Aeneid
Virgil’s Aeneid
is arguably the most influential and celebrated
work of Latin
literature. Written in the epic meter, dactylic hexameter, the Aeneid
follows the journey of Aeneas, son of Venus, after the fall of Troy. According to
an ancient mythical tradition, Aeneas fled the burning city and landed in
Italy, where he established a line of descendants who would become the Roman
people.
Virgil (70–19
b.c.e.) draws on the works of numerous authors, such as Lucretius, Ennius,
Apollonius of Rhodes, and, especially, Homer. Virgil consistently adopts
Homeric style and diction (a good example of this is the first line of the
poem: “I sing of arms and a man . . .”). He also re-creates entire scenes from
the Iliad and the Odyssey. Books 1 to 6 of the Aeneid show
such close
parallels to the Homeric epics that they are often called the “Virgilian
Odyssey.” Books 7 to 12, meanwhile, closely echo the Iliad. Virgil’s use of Homeric
elements goes beyond mere imitation. Virgil often places Aeneas in situations
identical to those of Odysseus or Achilles, allowing Aeneas’s response to those
situations to differentiate him from (and sometimes surpass) his Homeric
counterparts.
Virgil
constructs his epic in relation to the Roman people and their cultural ideals.

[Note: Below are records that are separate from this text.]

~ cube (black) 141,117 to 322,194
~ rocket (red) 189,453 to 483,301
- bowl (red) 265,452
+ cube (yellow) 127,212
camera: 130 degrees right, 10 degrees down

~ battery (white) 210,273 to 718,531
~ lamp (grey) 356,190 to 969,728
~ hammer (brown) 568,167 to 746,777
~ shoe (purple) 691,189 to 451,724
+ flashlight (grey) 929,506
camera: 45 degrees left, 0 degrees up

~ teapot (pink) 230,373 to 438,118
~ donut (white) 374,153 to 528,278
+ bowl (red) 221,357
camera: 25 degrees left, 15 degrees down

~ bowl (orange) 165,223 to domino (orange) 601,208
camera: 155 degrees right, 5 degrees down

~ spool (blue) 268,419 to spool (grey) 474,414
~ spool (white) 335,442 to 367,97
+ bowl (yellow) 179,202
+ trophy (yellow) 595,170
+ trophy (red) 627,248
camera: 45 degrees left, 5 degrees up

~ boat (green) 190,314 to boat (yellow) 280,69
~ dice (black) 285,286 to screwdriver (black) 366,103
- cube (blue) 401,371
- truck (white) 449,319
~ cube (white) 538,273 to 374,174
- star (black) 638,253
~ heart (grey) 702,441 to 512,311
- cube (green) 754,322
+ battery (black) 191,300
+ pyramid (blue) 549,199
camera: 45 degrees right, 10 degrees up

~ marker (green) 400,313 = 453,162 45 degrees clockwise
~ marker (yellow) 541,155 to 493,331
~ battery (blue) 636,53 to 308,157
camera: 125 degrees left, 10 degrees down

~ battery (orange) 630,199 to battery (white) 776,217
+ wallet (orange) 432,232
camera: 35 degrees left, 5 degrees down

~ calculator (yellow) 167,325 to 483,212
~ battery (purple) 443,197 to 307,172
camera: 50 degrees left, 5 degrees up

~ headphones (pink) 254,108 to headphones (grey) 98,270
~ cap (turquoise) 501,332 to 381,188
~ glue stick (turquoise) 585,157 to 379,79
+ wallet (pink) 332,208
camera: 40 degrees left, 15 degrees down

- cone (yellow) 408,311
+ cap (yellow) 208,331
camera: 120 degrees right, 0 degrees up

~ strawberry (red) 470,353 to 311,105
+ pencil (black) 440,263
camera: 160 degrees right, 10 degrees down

He defines Aeneas by the ethical quality of piety, a concept of particular importance
for Rome at the time of the Aeneid’s composition. The Aeneid also contains
several etiological stories of interest to the Roman people, most notably
that of Dido
and the origin of the strife between the Romans and the Carthaginians.
The Dido
episode is one of the most famous vignettes of the Aeneid. Dido, the queen of
Carthage— also known by her Phoenician name, Elyssa—aids Aeneas and his
shipwrecked Trojans in Book 1. Through Venus’s intervention, Dido falls
desperately in love with Aeneas and wants him and his men to remain in
Carthage. But a message from Jove reminds Aeneas
that his fated
land is in Italy. Immediately, he orders his men to depart. Dido is heartbroken
over Aeneas’s leaving: She builds a pyre out of Aeneas’s gifts and commits
suicide on it, prophesying the coming of Hannibal before she dies. When Aeneas
descends to the Underworld in Book 4, Dido’s shade refuses to speak with him.
Dido’s
character shows a great deal of complexity. She appears first as an amalgam of
Alcinous and Arete as she hospitably receives her Trojan guests but soon becomes
a Medea figure, well acquainted with magic and arcane knowledge. Dido is a
sympathetic character throughout the epic, though much of how Virgil describes her
would have brought to the Roman reader’s mind the Egyptian queen Cleopatra
(associated with
Mark Antony
and the civil war).
Interpretations
of the Aeneid are numerous and far from unanimous. The Aeneid’s composition
coincides with the end of the civil wars and the beginning of Augustus’s
regime. Virgil ostensibly endorses the new princeps by referring to him as the
man who will usher in another golden age. Yet several elements of the epic might
suggest that Virgil did not wholeheartedly support Augustus. Much of the debate
centers on the war in Italy that occupies the second half of the epic, in which
some scholars see a reference to the Battle of Perusia in 41 b.c.e., an event
Augustus would have preferred to forget. Scholars also point to the end of the Aeneid,
where Aeneas kills Turnus as he pleads for his life, as unambiguously
criticizing the new leadership. This anti-Augustan view of the Aeneid has,
however, met with opposition.
Many scholars
find more evidence of the Iliad than of Augustus’s campaign in the latter half
of the Aeneid. Others suggest that in killing Turnus, Aeneas acted
appropriately for his cultural circumstances. The Aeneid has also been proposed
to represent, not Virgil’s view of Augustus, but rather the condition of the
Roman people. Virgil seems to offer conflicting evidence for his perspective on
Augustan Rome and may intentionally leave the matter ambiguous so that the
reader may decide for him- or herself.
The Aeneid was
highly anticipated even before publication and has since enjoyed immense
popularity. Quintilian regarded Virgil as nearly equal to Homer and credits him
with having the more difficult task. Latin epic writers after Virgil looked to
the Aeneid as their model. Statius even acknowledges that his epic,
the Thebaid,
cannot surpass that of Virgil. The Aeneid became a standard school text of the
ancient world and was a critical part of a good education. Virgil, however,
considered the work unfinished. At the time of his death he famously called for
the Aeneid to be burned rather than published. Augustus saved the Aeneid from
the flames and ordered its publication.